What needs to be done
Output exactly the lines below, starting with the line that has "gone | alarm" and going on through the line that has "repainted | orange", both included, and no other lines.

The records
_ _ _
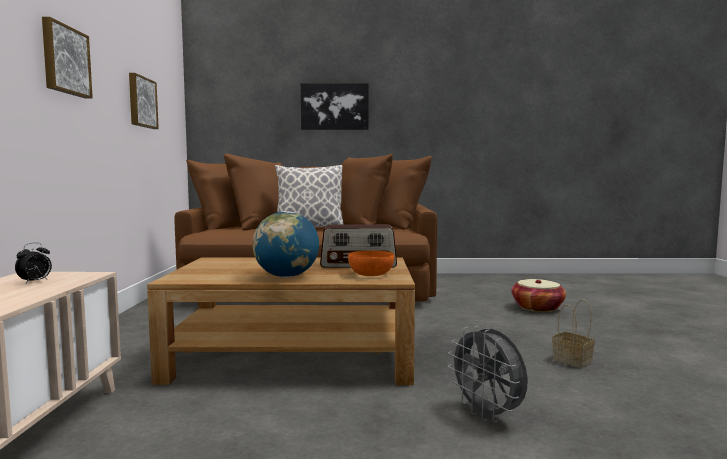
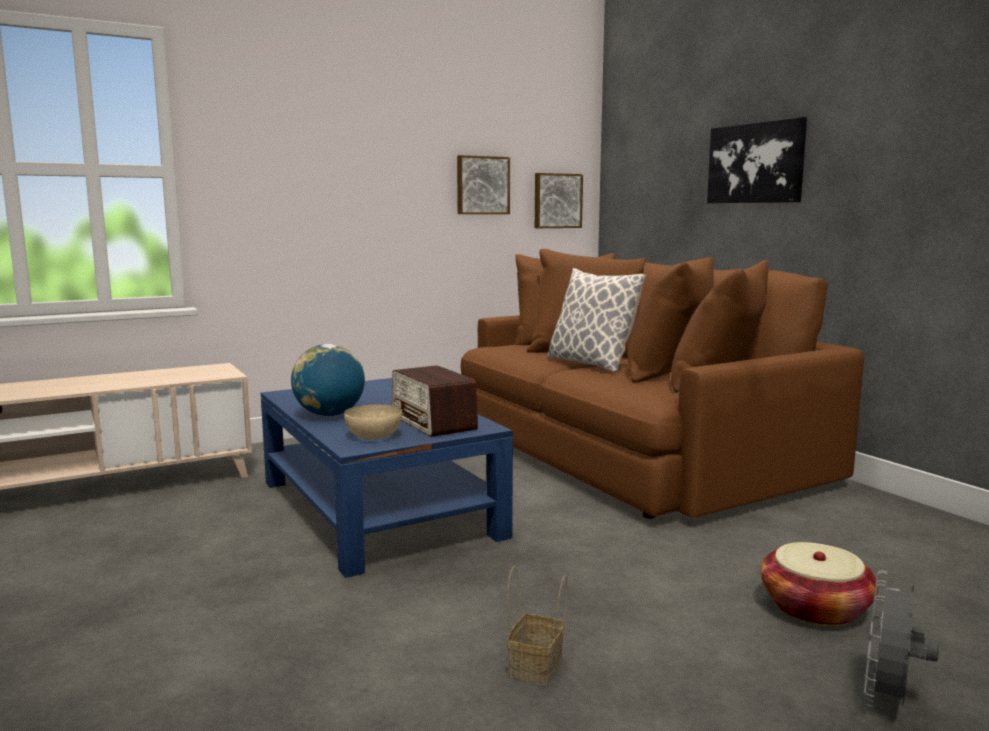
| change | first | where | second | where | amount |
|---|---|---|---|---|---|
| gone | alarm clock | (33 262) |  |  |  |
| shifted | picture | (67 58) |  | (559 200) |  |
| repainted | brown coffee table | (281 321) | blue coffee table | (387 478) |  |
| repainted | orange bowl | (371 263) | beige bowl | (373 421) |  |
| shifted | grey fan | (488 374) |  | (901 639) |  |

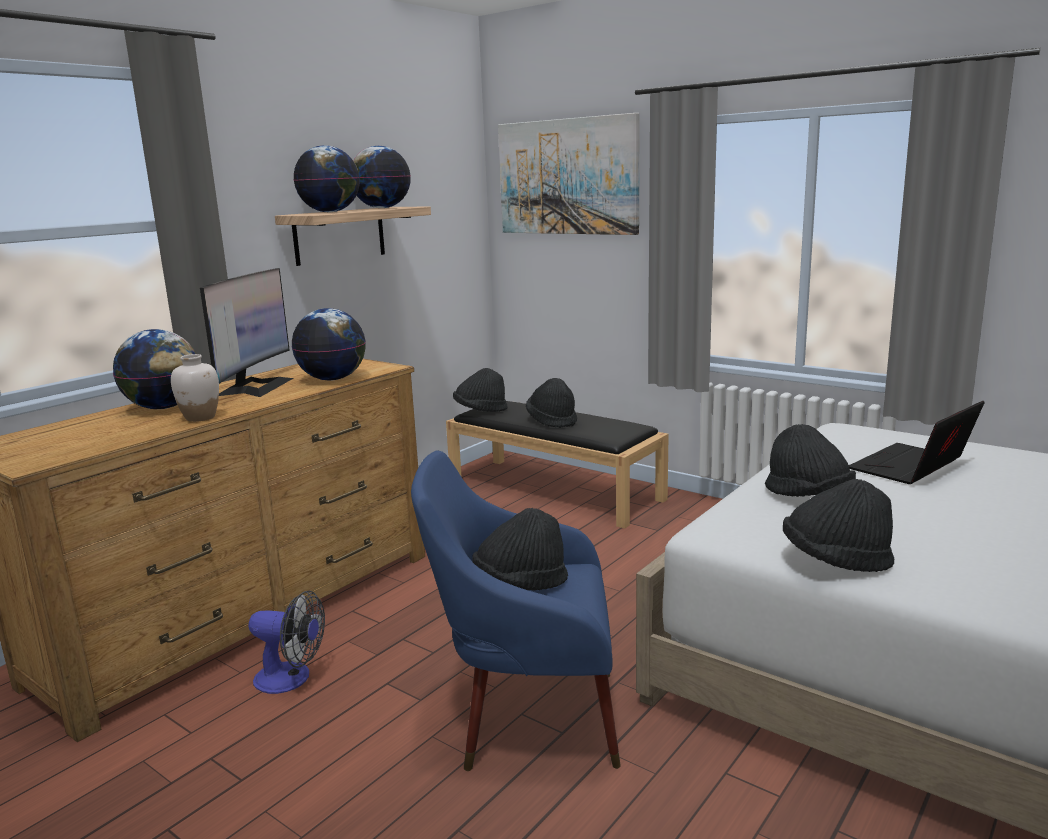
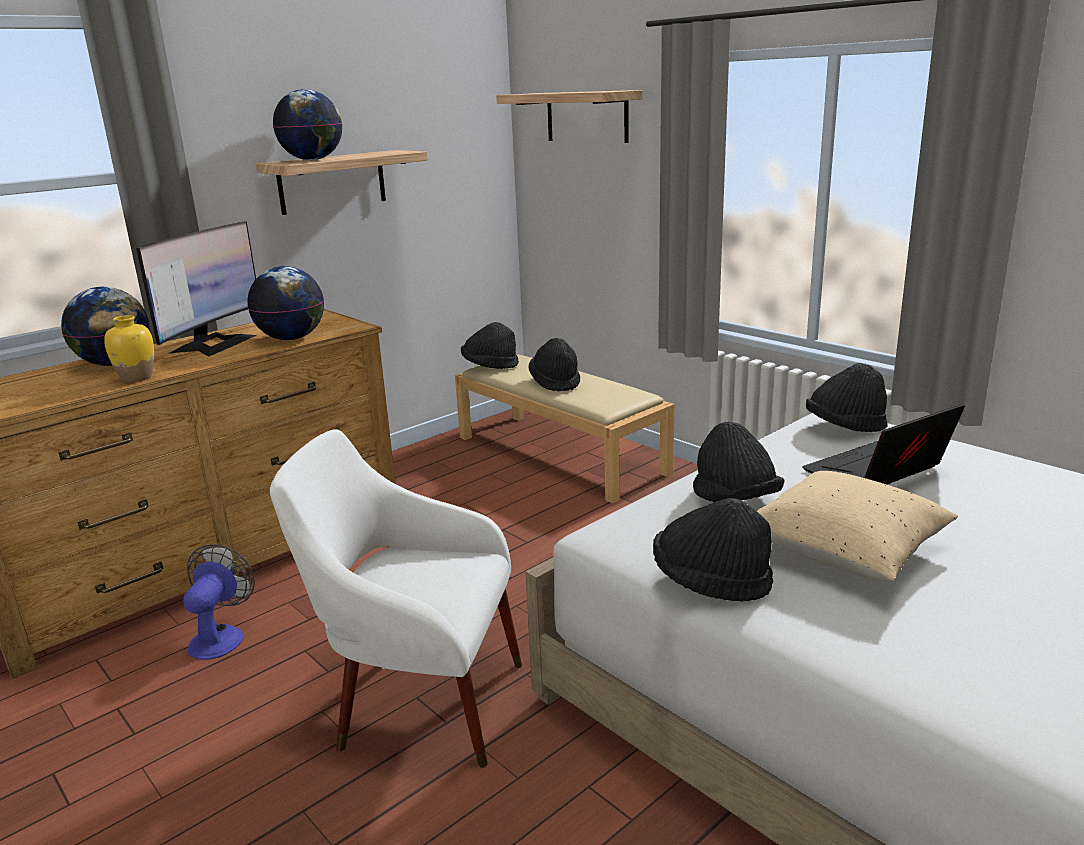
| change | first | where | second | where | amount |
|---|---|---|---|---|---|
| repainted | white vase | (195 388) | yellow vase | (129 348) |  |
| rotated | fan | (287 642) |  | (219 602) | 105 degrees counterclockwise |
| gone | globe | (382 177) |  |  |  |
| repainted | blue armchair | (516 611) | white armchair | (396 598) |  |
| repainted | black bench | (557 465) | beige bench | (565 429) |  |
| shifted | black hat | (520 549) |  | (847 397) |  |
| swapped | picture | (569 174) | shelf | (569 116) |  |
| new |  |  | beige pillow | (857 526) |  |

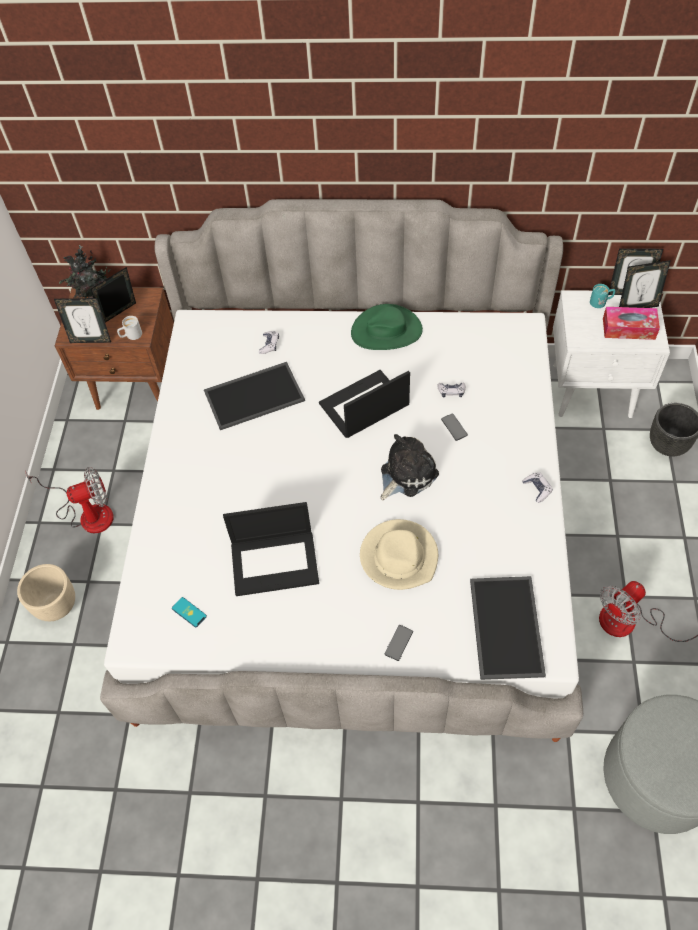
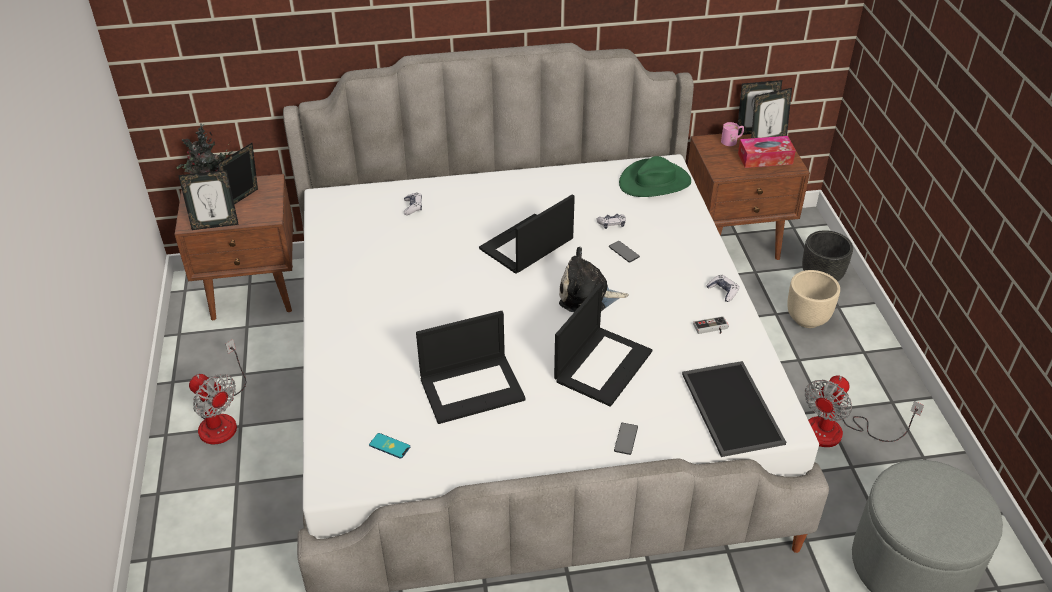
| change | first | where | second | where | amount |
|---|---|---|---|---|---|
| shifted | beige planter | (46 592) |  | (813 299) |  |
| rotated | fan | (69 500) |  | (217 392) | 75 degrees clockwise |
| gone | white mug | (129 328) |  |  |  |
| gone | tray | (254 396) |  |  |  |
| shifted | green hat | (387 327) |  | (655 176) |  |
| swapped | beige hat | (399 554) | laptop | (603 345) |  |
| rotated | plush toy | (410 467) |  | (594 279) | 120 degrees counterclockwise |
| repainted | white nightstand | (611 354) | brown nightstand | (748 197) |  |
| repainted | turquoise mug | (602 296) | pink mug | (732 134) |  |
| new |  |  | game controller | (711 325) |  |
_ _ _
Your solution
| gone | alarm clock | (33 262) |  |  |  |
| shifted | picture | (67 58) |  | (559 200) |  |
| repainted | brown coffee table | (281 321) | blue coffee table | (387 478) |  |
| repainted | orange bowl | (371 263) | beige bowl | (373 421) |  |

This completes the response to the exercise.